A helpful feature of ggplot is that you can name a graph and refer to it later. This can be helpful for keeping your plot code easy to read. Let’s start with the ribbon graph as a base and add more labelling:
b <- ggplot(data=compCO2,aes(x=Year, ymin=0, ymax=CO2, fill=Entity))+
geom_ribbon(alpha=0.5 )+
labs(x="Year", y="Carbon emissions (tons CO2)") +
theme_classic()
Next let’s add the label with the line and text:
b + annotate("segment", # line label
x=1991, # start x coordinate
y=2450000000, # start y coordinate
xend=1991, # end x coordinate
yend=2600000000) + # end y coordinate
annotate("text", # add text label
x=1991, # center of label x coordinate
y= 2700000000, # center of label y coordinate
label="end of USSR") # label to add
There are too many different types of plots in ggplot to review everything in this tutorial. Once you are used to the format of arguments of ggplot, you can explore the many other types of geometries and features.
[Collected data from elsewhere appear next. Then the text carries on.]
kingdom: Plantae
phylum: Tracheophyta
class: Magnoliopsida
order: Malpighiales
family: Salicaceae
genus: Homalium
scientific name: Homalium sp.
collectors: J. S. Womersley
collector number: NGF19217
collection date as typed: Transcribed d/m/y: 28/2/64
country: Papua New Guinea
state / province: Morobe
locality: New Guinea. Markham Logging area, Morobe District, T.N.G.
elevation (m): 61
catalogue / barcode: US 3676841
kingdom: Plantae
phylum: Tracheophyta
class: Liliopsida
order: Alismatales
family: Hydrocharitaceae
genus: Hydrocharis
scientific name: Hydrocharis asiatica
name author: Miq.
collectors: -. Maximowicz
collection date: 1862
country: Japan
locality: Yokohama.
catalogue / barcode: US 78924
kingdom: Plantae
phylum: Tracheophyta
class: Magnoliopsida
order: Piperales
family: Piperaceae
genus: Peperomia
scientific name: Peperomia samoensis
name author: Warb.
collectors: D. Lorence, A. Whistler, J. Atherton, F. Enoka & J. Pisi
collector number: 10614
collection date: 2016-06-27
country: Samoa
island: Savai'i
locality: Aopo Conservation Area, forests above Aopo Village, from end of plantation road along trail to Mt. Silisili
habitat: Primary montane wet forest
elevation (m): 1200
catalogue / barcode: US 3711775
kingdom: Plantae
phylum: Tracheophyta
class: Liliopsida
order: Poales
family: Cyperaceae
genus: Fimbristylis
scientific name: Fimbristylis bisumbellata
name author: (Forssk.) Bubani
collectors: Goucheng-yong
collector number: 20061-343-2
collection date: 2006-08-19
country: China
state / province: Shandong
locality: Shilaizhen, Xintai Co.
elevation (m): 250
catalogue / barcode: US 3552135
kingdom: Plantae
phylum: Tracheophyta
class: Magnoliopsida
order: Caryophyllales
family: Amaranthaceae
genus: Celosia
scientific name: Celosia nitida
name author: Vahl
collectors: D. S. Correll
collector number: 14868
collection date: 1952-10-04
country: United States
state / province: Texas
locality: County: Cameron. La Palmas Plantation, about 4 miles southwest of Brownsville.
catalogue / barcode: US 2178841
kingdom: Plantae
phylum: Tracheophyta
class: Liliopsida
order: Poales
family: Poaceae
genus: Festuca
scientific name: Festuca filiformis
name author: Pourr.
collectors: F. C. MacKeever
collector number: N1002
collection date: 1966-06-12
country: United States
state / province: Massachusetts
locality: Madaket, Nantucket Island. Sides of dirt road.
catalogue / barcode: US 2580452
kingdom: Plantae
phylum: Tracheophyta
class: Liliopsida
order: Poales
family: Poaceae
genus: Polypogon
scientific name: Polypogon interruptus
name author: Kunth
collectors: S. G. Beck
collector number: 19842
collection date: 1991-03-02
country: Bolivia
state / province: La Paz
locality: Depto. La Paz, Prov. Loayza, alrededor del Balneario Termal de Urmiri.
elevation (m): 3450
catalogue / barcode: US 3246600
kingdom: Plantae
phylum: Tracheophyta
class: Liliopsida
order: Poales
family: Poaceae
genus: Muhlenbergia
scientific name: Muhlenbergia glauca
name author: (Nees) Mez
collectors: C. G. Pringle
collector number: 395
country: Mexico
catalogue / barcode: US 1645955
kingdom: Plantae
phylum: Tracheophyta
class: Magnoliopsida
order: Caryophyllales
A final note about ggplot is that there are philosophies about data visualization and data organization that impact your plotting capabilities. ggplot does not allow for multiple y axes and data is best formatted in long form where all x and y observations in one column and a third column that gives a label for different groups if additional encoding is to be used.
4.7 Conclusions
You can see from the tutorial that visualization can be a key part of communicating climate change. The visualizations in the tutorial highlight the non-linear increase in CO2 emissions since the mid 20th century. Emissions have started to decline in recent years in some countries, but overall emission levels remain high and vary by country. You can see how your visualizations present different stories about emissions data. Ribbon and line plots show trends of increasing and decreasing emissions over time for different countries. An area plot shows cumulative emissions with countries contributing different proportions over time. A violin plot helps compare the spread of emission levels between different countries. The reduction in emissions is the main focus of international policy and global reductions in emissions is the goal of many agreements. Visualizations of emissions over time help chart out the magnitude and trends of continued contributions to anthropogenic climate change that will be seen in future global temperatures.
4.8 Citations
Mann, Michael E., Raymond S. Bradley, and Malcolm K. Hughes. “Northern hemisphere temperatures during the past millennium: Inferences, uncertainties, and limitations.” Geophysical research letters 26.6 (1999): 759-762.
Data from Global Carbon Budget - Global Carbon Project (2021) Via Our World in Data. Novemeber 2021.